Os desafios dos professores em tempos de quarentena
Enviada em 26/08/2020
A Carta Constitucional e os Tratados internacionais de Direitos Humanos enveredam em assentar a educação como pilar da sociedade, descendendo assim que é reputado ao professor uma função de supernal crucialidade para o progresso social. Desse bordo, no período de quarentena os professores perlustram seu ofício supliciado pelas desigualdades econômicas que refletem na privação tecnológica e de disponibilidade dos paupérrimos e a onerosidade de lidar com engrenagens diferentes de ensino.
De proêmio cumpre destacar que o lindar histórico da economia brasileira perpassa uma atmosfera de mazelas. Em que as populações empobrecidas fitam papéis subalternos, restando somente a subsistência e com isso a exclusão do ensino, sendo impedidas de obter qualquer progresso social, profissional e intelectual como destaca o escritor e compositor Carlos Eduardo Taddeo, “Por um salário estratégico compram sua saúde, sua liberdade e de brinde levam sua juventude”. Desse norte, a quarentena hipertrofia esses problemas educacionais, e os professores não possuem as ferramentas necessárias para atender o ensino dos que possuem um acesso muito escasso a tecnologia, acarretando essa falta de infraestrutura uma precarização do ofício do professor.

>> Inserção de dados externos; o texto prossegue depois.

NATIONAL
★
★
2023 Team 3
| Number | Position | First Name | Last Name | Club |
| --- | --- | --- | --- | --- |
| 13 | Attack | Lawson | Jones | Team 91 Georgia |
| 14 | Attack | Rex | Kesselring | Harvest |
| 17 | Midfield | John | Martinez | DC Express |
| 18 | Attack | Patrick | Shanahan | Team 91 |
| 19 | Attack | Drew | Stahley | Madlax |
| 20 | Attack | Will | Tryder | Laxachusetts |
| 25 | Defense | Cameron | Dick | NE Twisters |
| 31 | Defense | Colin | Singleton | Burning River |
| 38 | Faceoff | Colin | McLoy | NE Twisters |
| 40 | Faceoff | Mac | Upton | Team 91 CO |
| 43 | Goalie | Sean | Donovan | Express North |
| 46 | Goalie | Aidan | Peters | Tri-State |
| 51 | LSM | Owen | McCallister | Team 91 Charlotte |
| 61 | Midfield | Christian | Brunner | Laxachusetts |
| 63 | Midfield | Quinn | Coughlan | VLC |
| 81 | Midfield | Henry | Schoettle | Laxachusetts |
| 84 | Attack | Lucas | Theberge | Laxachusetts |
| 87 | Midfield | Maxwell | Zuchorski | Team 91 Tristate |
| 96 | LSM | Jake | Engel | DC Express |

Outrossim, na dicção do antropólogo brasileiro Darcy Ribeiro, “Para que sejamos uma nova Roma, é necessário que toda criança seja alfabetizada, tenha moradia, acesso a comida e que dominemos as ciências mais avançadas.” Do exposto, é fato que a pandemia aumenta ainda mais essa distância, e os professores que aprendem a lidar com as tecnologias e que estão sendo submetidos a um grande volume de tarefas, percebem a repercussão nos alunos que também estão desnorteados, de maneira que não surpreende os dados expostos por pesquisa da USP em que 85% dos professores de São Paulo acreditam que estudantes aprendem menos na pandemia, pois os professores defluem dessa adaptação recente.
Em face do exprimido, posto o seio social, bem como a envergadura da Constituição, pari passu, dos direitos humanos, faz-se mister uma panaceia. Sendo fundamental, que o MEC, em consonância com as igrejas e ONG’s destinem dinheiro e doações para a compra dos aparelhos tecnológicos necessários para que os alunos tenham acesso às aulas, bem como criem bolsas para incentivar o ensino e gerar um ambiente em que se possa desenvolver o intelecto, reduzindo assim o empecilho da desigualdade. De outra parte, cabe as prefeituras promoverem cursos virtuais para os professores sobre experiências de êxito no ensino a distância para que o professor tenha mais ferramentas para aperfeiçoar sua aula. Por meio dessas mudanças é possível que o Brasil concretize a nova Roma e que o retrato de Eduardo Taddeo vire histórico.